10 October 2013
LA Times- You’re Entitled To Your Climate Change Conspiracy Theory, But We Aren’t Printing It
Posted by Dan Satterfield
I’ve always gotten some rather crazy comments when I do a post on climate change. My comment policy here requires a name, and if you make a claim, I reserve the right to ask for some hard evidence. This usually means the conspiracy theories don’t often appear here. Don’t make the mistake of assuming I can’t take criticism however, because I love a good debate based on science.
I’ve long thought that blogs should use the same editorial judgement of newspapers. That means crazy accusations and claims do not always get published. Good journalism is about giving accurate facts, and not about giving equal time. Just because you think the Moon Landing was a hoax, does not mean you’re entitled to equal time on every story about the Apollo program.
If news stories on climate change gave the correct proportion of time to those scientists who disagree with the consensus, then a 30 minute TV program about it would have about 15 seconds devoted to those who disagree.
It seems the LA Times has adopted the same policy.
I’m sure that this will be seen by some as proof that the truth is being withheld from the public. That’s the great thing about a good conspiracy though, any proof that it’s wrong, is just part of the conspiracy!
Thank you for stating what should be the SOP for blogs and web sites. Science is driven by data; Idiocy is driven by ideology.
Anyone that knows me well knows that I really hate a good conspiracy theory. However, my view on most theories is that 99% of the ones you find on the Internet are absolute, total bunk produced by people that should be seeking out counseling rather than distributing their delusional ramblings across the Internet.

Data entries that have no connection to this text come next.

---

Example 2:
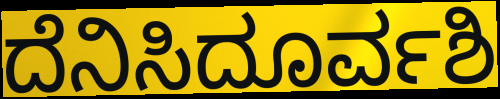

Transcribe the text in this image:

ದೆನಿಸಿದೂರ್ವಶಿ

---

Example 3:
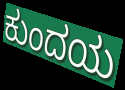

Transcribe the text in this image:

ಕುಂದಯ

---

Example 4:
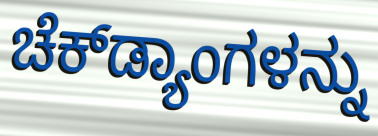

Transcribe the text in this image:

ಚೆಕ್‌ಡ್ಯಾಂಗಳನ್ನು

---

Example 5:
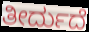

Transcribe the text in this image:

ತೀರ್ದುದೆ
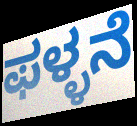
ಫಳ್ಳನೆ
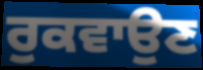
ਰੁਕਵਾਉਣ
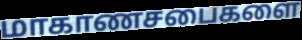
மாகாணசபைகளை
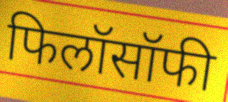
फिलॉसॉफी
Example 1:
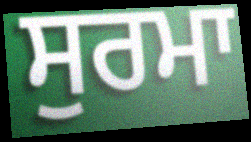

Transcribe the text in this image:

ਸੁਰਮਾ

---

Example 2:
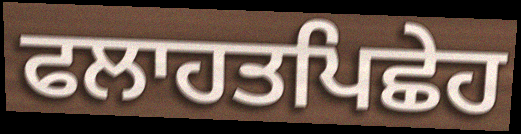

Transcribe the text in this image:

My close friend lives on conspiracy so much so he is paying me to blog about it here lukesmessage.blogspot.com
“If news stories on climate change gave the correct proportion of time to those scientists who disagree with the consensus, then a 30 minute TV program about it would have about 15 seconds devoted to those who disagree.”

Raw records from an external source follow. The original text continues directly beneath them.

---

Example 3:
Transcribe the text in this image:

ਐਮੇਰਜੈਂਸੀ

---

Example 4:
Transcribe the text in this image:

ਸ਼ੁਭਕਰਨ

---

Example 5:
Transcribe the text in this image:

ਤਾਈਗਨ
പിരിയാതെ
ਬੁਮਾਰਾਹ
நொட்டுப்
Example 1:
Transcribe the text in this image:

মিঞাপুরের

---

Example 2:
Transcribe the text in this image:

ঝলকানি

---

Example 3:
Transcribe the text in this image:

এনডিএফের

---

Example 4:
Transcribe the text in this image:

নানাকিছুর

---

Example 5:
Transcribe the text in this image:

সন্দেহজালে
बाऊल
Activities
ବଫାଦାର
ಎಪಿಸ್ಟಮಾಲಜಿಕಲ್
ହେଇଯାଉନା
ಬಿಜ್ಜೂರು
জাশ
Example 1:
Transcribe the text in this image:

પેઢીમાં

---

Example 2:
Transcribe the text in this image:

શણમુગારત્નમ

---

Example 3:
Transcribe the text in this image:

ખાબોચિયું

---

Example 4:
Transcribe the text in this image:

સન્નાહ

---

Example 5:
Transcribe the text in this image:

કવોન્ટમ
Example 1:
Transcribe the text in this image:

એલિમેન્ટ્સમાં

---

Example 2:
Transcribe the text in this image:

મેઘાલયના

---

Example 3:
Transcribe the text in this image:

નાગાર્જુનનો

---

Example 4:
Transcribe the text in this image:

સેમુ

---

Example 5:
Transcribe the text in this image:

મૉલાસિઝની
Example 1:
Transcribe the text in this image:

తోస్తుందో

Can you give a reference for that? 15/30*60 = 0.83%, which doesn’t sound right. And which consensus are you talking about?

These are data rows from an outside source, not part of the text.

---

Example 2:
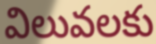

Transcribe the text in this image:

విలువలకు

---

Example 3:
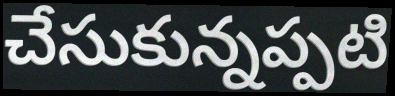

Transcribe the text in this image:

చేసుకున్నప్పటి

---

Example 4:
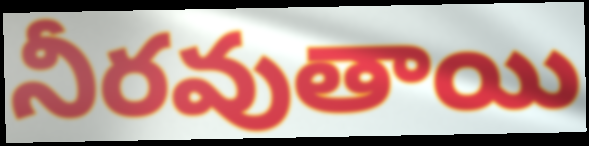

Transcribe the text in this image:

నీరవుతాయి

I’m aware of Von Storch and Bray’s survey that found about 30% of climate scientists disagree. Note – that’s not scientists generally. I’m also aware of Doran and Zimmerman, who found about 15% of climate scientists opposed to the consensus, having to whittle their sample down to 75/77 (=97%) of the most published/cited climate scientists in favour. I’m aware of the Anderegg paper that listed 472 sceptics and 903 believers in the consensus, about 66% in favour – not a uniform sample, of course – that they again whittled down to just those who got published a lot. And there’s also the Cook literature survey that assessed paper abstracts rather than scientists, and so was again biased towards those who get published more. Farnsworth and Lichter report 84% agreeing the global warming was human caused, while 5% disagreed.
However, none of these surveys claim to have surveyed scientists in general. They only consider particular subsets such as climate scientists or those who are active in the field. And none of these statistics are about the more important question of whether climate change will be catastrophic/dangerous (although see the full von Storch/Bray paper), which is surely what the skepticism is about. So where did you get your data from? And what did you do to check it?
Thanks.
I based that on peer reviewed papers published looking at peer reviewed papers on climate. The most recent study is here: http://onlinelibrary.wiley.com/doi/10.1029/2009EO030002/abstract
Others have come up with nearly the same number, all the way back to Oreskes in Science back in 2004.
Ah! Doran!
So was you aware that Doran actually says in that paper: “Results show that overall, 90% of participants answered “risen” to question 1 and 82% answered yes to question 2.” where question 2 was: “2. Do you think human activity is a significant contributing factor in changing mean global temperatures?”?
I’m still trying to work out where you get your 99.2% figure from. Given Doran’s figure of 82%, a 30 minute program should have 5 minutes 24 seconds of contrary views, surely?
I’ve read the Doran paper but what is missing here is that it’s a survey of opinion of a “large and broad” group. I based my 97% on three different studies that looked at the papers published in peer reviewed journals. I can tell you that among meteorologists, the number is far below 80%. Mainly because they let their political worldview trump logic.If the 18% in the Doran survey disagree, why have they not published??
These surveys of opinion are much less valuable than surveys of published papers.
as for the time in a 30 min. program. It should be about one minute actually, but I used 22 mins of airtime for a 30 min. program without thinking. That’s from working in TV all these years. On the BBC it would be about 50 secs.